About this exercise:
Without any omission, reproduce the records that follow.

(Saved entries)
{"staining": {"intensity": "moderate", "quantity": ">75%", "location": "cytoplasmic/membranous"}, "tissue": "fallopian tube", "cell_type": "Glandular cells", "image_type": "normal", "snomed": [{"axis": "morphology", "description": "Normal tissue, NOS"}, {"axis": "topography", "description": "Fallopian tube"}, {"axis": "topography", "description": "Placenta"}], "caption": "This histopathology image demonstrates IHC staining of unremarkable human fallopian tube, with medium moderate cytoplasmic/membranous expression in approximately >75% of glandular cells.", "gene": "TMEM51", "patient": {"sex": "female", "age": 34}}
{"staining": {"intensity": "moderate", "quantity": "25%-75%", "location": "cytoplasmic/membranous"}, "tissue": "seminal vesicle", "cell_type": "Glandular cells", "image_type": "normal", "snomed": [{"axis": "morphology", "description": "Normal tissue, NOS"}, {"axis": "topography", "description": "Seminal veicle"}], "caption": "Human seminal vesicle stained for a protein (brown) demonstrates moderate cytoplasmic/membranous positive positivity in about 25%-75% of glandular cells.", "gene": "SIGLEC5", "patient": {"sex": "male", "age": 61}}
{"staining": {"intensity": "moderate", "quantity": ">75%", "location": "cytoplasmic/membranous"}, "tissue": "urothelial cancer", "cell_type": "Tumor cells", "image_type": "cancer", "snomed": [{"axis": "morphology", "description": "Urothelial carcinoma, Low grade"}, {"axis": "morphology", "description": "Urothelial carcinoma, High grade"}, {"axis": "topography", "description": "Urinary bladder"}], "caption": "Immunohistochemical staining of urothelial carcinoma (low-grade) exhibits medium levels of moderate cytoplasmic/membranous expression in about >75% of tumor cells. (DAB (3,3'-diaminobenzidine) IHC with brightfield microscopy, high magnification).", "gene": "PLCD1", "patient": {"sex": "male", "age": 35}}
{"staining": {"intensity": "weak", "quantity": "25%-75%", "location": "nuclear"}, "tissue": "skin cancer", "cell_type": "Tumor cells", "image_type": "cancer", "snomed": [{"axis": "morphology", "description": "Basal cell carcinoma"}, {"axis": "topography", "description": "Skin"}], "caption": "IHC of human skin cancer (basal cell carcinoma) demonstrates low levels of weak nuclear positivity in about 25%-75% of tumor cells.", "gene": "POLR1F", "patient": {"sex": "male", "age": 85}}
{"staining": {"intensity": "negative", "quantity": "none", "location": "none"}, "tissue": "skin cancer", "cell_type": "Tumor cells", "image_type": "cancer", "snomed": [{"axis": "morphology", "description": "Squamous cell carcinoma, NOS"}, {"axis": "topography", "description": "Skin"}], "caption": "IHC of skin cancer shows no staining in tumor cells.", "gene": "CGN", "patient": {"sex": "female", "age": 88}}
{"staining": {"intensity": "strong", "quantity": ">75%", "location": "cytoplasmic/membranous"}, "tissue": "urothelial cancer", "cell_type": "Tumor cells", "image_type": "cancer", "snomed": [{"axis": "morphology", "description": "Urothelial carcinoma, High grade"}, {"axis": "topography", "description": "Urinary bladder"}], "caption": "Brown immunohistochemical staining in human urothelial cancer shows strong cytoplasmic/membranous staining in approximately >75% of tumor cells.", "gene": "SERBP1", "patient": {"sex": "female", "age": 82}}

Exercise response:
{"staining": {"intensity": "moderate", "quantity": ">75%", "location": "cytoplasmic/membranous"}, "tissue": "fallopian tube", "cell_type": "Glandular cells", "image_type": "normal", "snomed": [{"axis": "morphology", "description": "Normal tissue, NOS"}, {"axis": "topography", "description": "Fallopian tube"}, {"axis": "topography", "description": "Placenta"}], "caption": "This histopathology image demonstrates IHC staining of unremarkable human fallopian tube, with medium moderate cytoplasmic/membranous expression in approximately >75% of glandular cells.", "gene": "TMEM51", "patient": {"sex": "female", "age": 34}}
{"staining": {"intensity": "moderate", "quantity": "25%-75%", "location": "cytoplasmic/membranous"}, "tissue": "seminal vesicle", "cell_type": "Glandular cells", "image_type": "normal", "snomed": [{"axis": "morphology", "description": "Normal tissue, NOS"}, {"axis": "topography", "description": "Seminal veicle"}], "caption": "Human seminal vesicle stained for a protein (brown) demonstrates moderate cytoplasmic/membranous positive positivity in about 25%-75% of glandular cells.", "gene": "SIGLEC5", "patient": {"sex": "male", "age": 61}}
{"staining": {"intensity": "moderate", "quantity": ">75%", "location": "cytoplasmic/membranous"}, "tissue": "urothelial cancer", "cell_type": "Tumor cells", "image_type": "cancer", "snomed": [{"axis": "morphology", "description": "Urothelial carcinoma, Low grade"}, {"axis": "morphology", "description": "Urothelial carcinoma, High grade"}, {"axis": "topography", "description": "Urinary bladder"}], "caption": "Immunohistochemical staining of urothelial carcinoma (low-grade) exhibits medium levels of moderate cytoplasmic/membranous expression in about >75% of tumor cells. (DAB (3,3'-diaminobenzidine) IHC with brightfield microscopy, high magnification).", "gene": "PLCD1", "patient": {"sex": "male", "age": 35}}
{"staining": {"intensity": "weak", "quantity": "25%-75%", "location": "nuclear"}, "tissue": "skin cancer", "cell_type": "Tumor cells", "image_type": "cancer", "snomed": [{"axis": "morphology", "description": "Basal cell carcinoma"}, {"axis": "topography", "description": "Skin"}], "caption": "IHC of human skin cancer (basal cell carcinoma) demonstrates low levels of weak nuclear positivity in about 25%-75% of tumor cells.", "gene": "POLR1F", "patient": {"sex": "male", "age": 85}}
{"staining": {"intensity": "negative", "quantity": "none", "location": "none"}, "tissue": "skin cancer", "cell_type": "Tumor cells", "image_type": "cancer", "snomed": [{"axis": "morphology", "description": "Squamous cell carcinoma, NOS"}, {"axis": "topography", "description": "Skin"}], "caption": "IHC of skin cancer shows no staining in tumor cells.", "gene": "CGN", "patient": {"sex": "female", "age": 88}}
{"staining": {"intensity": "strong", "quantity": ">75%", "location": "cytoplasmic/membranous"}, "tissue": "urothelial cancer", "cell_type": "Tumor cells", "image_type": "cancer", "snomed": [{"axis": "morphology", "description": "Urothelial carcinoma, High grade"}, {"axis": "topography", "description": "Urinary bladder"}], "caption": "Brown immunohistochemical staining in human urothelial cancer shows strong cytoplasmic/membranous staining in approximately >75% of tumor cells.", "gene": "SERBP1", "patient": {"sex": "female", "age": 82}}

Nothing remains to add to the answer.